Herr Präsident, liebe Kolleginnen und Kollegen! „Menschen mit Behinderungen dürfen nicht benachteiligt werden. Der Staat setzt sich für gleichwertige Lebensbedingungen von Menschen mit und ohne Behinderung ein.“ So heißt es in Artikel 118 a der Bayerischen Verfassung. Das heißt für uns als SPDFraktion: Dieser Artikel muss umgesetzt werden, dieser Artikel muss in die Gesetzgebung hinein und muss mit Leben erfüllt werden.

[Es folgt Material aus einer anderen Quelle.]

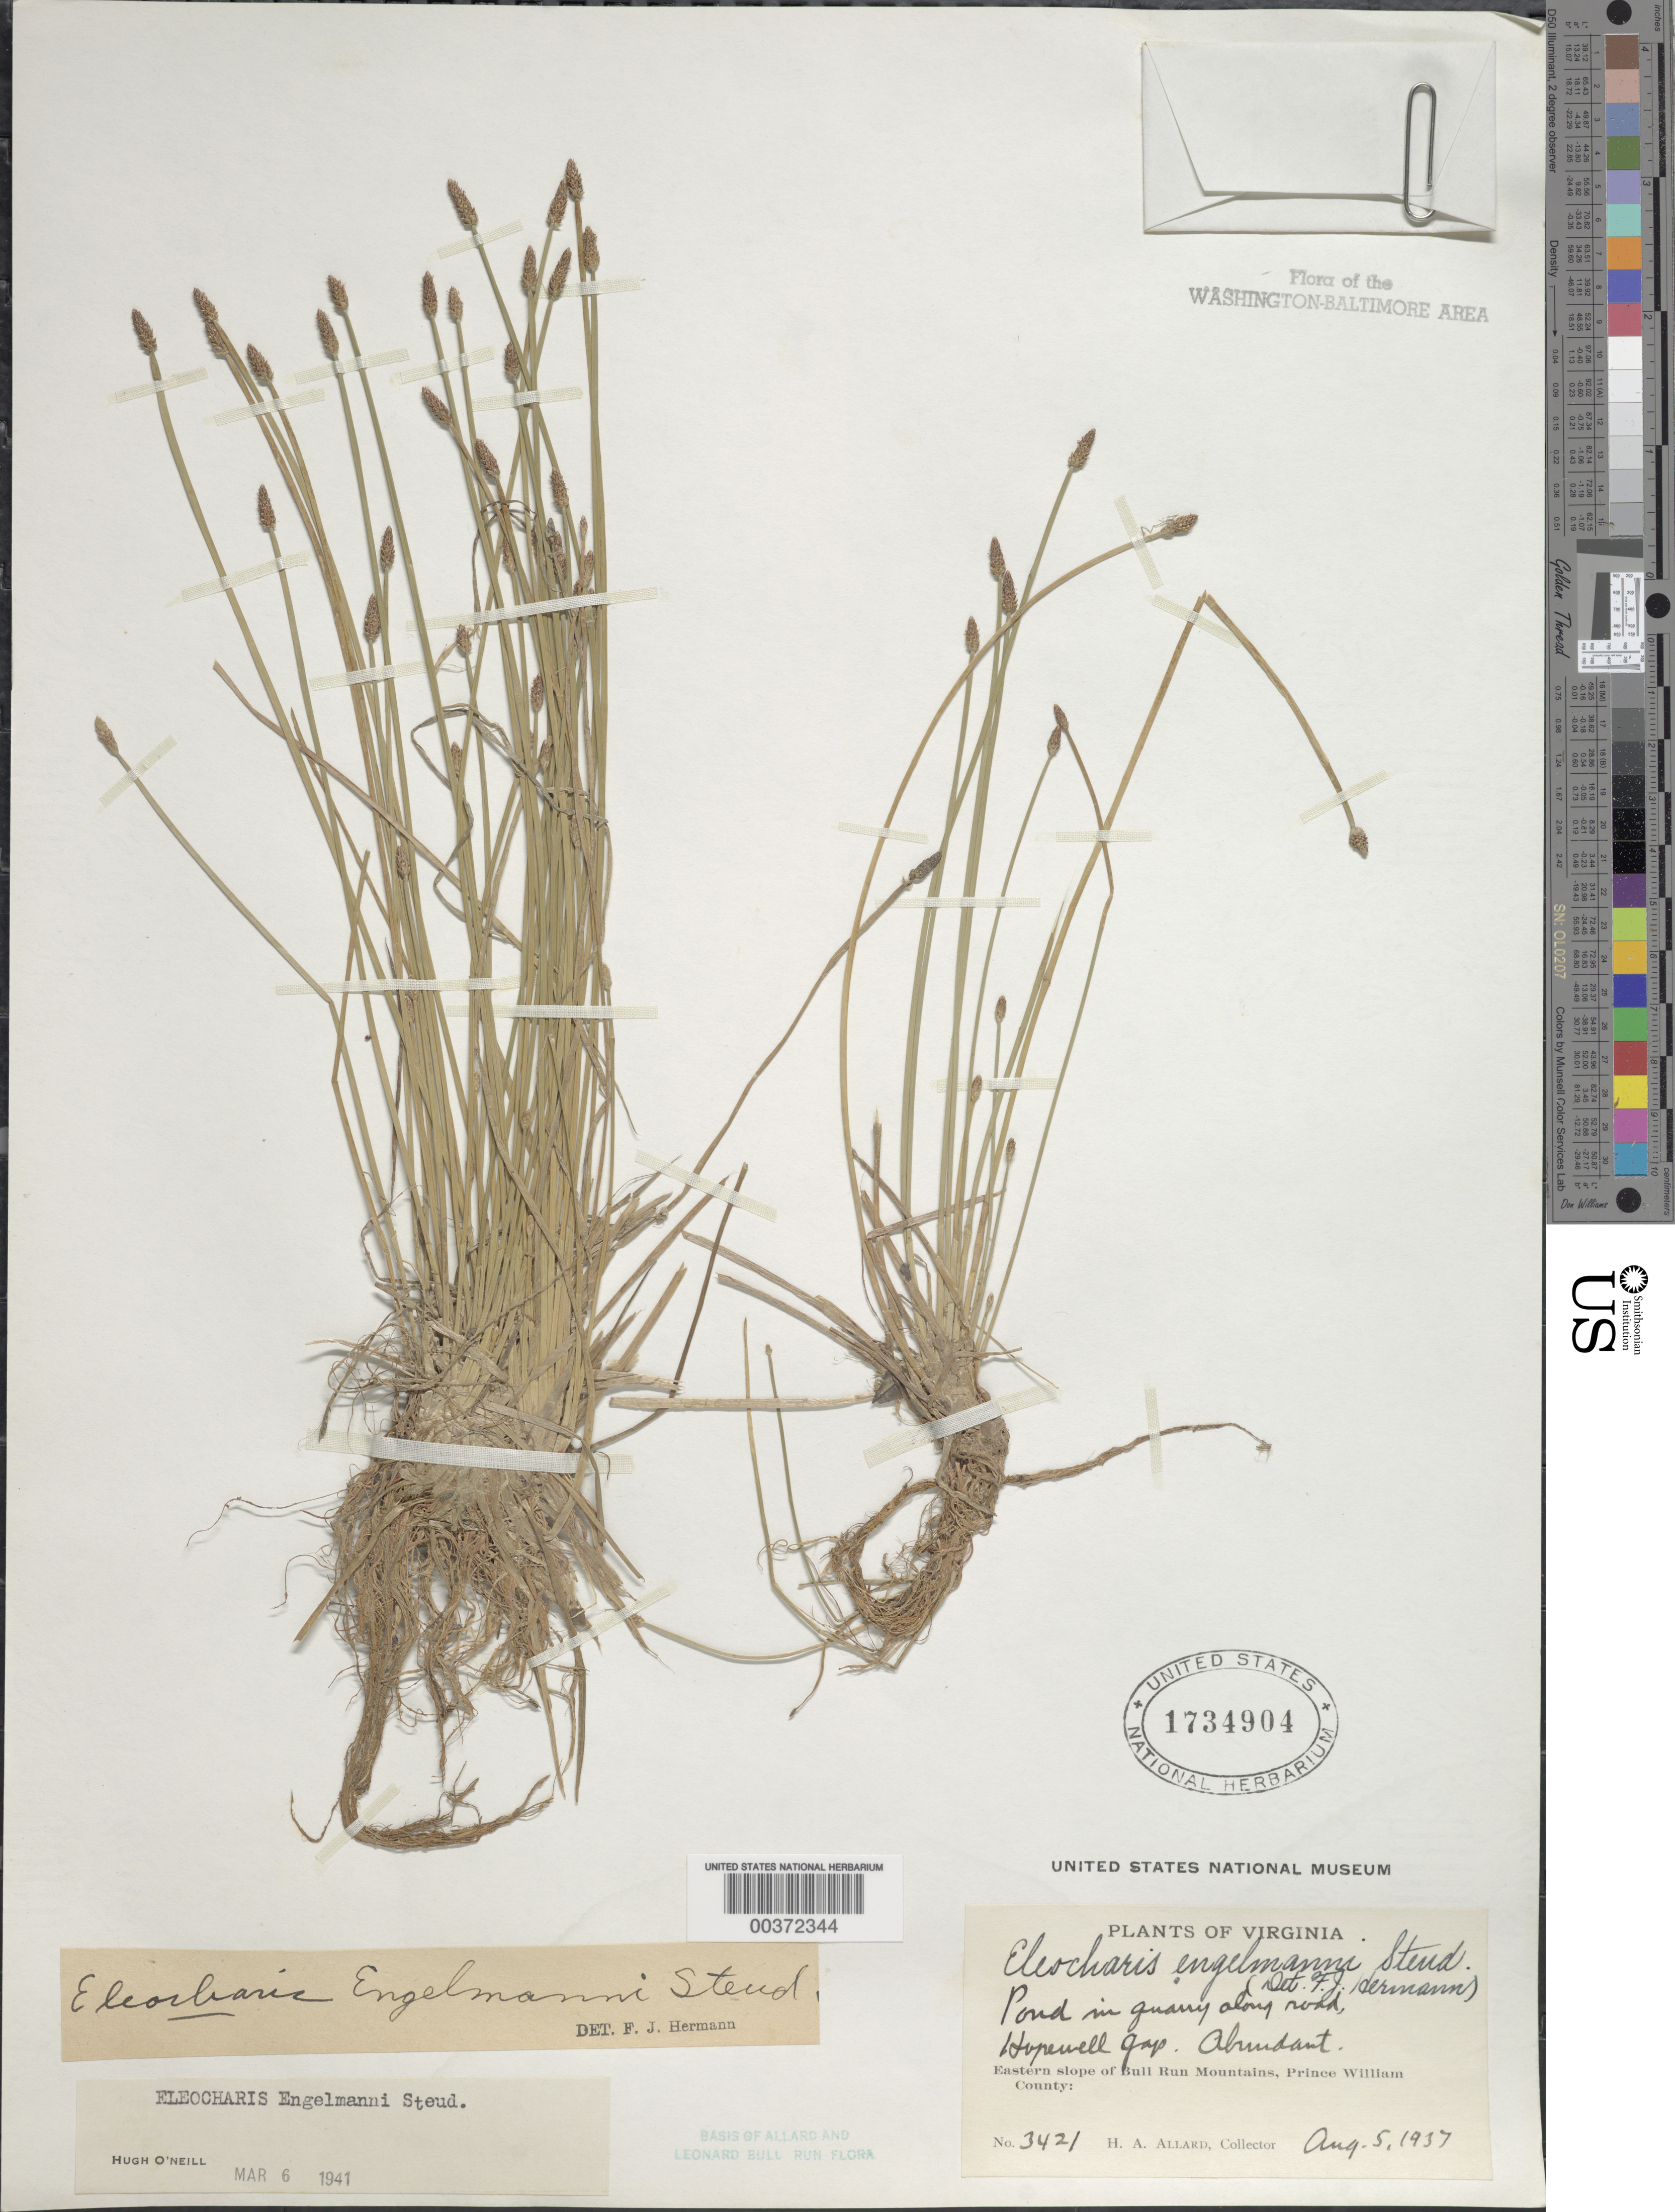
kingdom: Plantae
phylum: Tracheophyta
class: Liliopsida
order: Poales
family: Cyperaceae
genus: Eleocharis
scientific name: Eleocharis engelmannii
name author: Steud.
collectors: H. A. Allard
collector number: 3421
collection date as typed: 05 Aug 1937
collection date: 1937-08-05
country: United States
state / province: Virginia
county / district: Prince William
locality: Hopewell Gap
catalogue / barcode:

Kolleginnen und Kollegen, die Bundesregierung hat bereits gehandelt und einen Paradigmenwechsel in der Behindertenpolitik vollzogen. Es gibt das Gesetz zur Eingliederung in den allgemeinen Arbeitsmarkt vom Oktober vergangenen Jahres, es gibt das SGB IX, das am 1. Juli dieses Jahres in Kraft getreten ist, und ein Gleichstellungsgesetz auf Bundesebene ist auf dem Weg und wird zum Januar nächsten Jahres in Kraft treten. Dazu brauchen wir auf bayerischer Ebene ein Gleichstellungsgesetz für Menschen mit Behinderung.
Im Gegensatz zu Frau Sozialministerin Stewens, die noch abwarten möchte, bringen wir heute einen Gesetzentwurf ein. Für uns ist klar, dass wir auf bayerischer Ebene dringenden Handlungsbedarf haben und aufgrund der Gesetzgebungskompetenz auf Landesebene auch handeln müssen.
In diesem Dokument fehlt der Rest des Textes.